Evoking Abraham Lincoln
Barack Obama is not the first president to feel a kinship with Abraham Lincoln. Nixon made at least one midnight visit to the Lincoln Memorial for a talk with the great man's statue. Teddy Roosevelt wore a ring that was made from a lock of Lincoln's hair. Franklin Roosevelt hired Robert Sherwood, who won a Pulitzer Prize for his play, "Abe Lincoln in Illinois," as his speechwriter.
But Obama has taken the identification with the 16th president to a new level. He began his presidential campaign two years ago in Springfield, Illinois, Lincoln's home, on the weekend of Lincoln's birthday. And he comes full circle on Thursday, Lincoln's 200th birthday. After speaking in honor of Lincoln at the Capitol Rotunda in the morning ("I feel a special gratitude to this singular figure who in so many ways made my own story possible," he said), he journeys back to Springfield to deliver another tribute in the evening.
Of course, the timing of his election with Lincoln's bicentennial, being celebrated Thursday around the United States, is coincidental.

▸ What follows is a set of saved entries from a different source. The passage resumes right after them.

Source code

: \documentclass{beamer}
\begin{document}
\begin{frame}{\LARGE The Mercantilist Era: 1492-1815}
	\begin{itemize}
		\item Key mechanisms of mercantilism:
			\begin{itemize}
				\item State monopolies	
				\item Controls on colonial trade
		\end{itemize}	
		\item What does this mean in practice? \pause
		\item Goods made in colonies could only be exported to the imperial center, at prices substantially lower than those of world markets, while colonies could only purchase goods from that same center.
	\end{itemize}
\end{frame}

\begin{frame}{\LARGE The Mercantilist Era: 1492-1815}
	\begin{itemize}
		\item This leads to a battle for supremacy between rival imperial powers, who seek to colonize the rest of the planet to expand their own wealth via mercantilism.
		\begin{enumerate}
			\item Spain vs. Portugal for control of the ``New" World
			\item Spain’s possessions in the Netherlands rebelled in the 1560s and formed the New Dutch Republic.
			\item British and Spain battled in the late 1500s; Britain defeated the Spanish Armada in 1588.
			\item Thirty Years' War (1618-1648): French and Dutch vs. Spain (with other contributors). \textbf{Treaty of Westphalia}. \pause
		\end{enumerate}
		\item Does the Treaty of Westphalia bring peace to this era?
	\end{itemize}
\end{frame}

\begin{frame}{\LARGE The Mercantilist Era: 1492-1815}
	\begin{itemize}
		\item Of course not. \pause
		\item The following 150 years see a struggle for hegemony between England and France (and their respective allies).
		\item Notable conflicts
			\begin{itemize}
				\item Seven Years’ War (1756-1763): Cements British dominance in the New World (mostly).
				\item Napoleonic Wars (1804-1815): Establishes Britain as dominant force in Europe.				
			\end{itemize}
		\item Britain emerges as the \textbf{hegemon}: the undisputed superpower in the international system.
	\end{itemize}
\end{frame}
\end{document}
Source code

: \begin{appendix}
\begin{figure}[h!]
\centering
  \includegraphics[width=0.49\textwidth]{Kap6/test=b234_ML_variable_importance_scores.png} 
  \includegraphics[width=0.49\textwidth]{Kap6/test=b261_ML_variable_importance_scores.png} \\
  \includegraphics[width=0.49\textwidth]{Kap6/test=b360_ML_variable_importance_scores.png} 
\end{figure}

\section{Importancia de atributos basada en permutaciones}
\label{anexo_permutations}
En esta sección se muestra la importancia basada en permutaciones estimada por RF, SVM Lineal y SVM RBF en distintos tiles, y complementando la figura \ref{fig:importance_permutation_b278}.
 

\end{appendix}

Still, one wonders if Obama could over-do the Lincoln analogy. Is it in his political interest to mind-meld with another president? Is he being presumptuous? Is he raising expectations?
Obama's pilgrimages to Springfield are bookends to a period in which he has elevated Lincoln to the status of, well, almost a co-president. He quoted Lincoln throughout the campaign and mimicked the trappings of his inauguration, down to copying the menu for his inaugural lunch from Lincoln's, and having the food served on replicas of the china that Mary Todd Lincoln chose for the White House. On Wednesday, Obama even joined a star-studded celebration for the rededication of Ford's Theatre, where Lincoln was assassinated.
We talked with several historians and analysts about the political benefits and the risks for Obama in keeping Lincoln so close at hand. Most generally agreed that the advantages outweigh any disadvantages, which explains why he is still doing it.
Mark Salter, a top adviser in Senator John McCain's presidential campaign against Obama, sees no real political harm in Obama's claiming the Lincoln mantle and says that if McCain had been elected, he would probably claim it too.
But he is irked at cable television shows that he says get carried away with the analogies. He sees Lincoln as a rich, textured figure of Shakespearean proportions who had to make extraordinarily difficult decisions, and says few if any other presidents have risen to that level. He says the Lincoln atmospherics have no bearing on the success of Obama's presidency.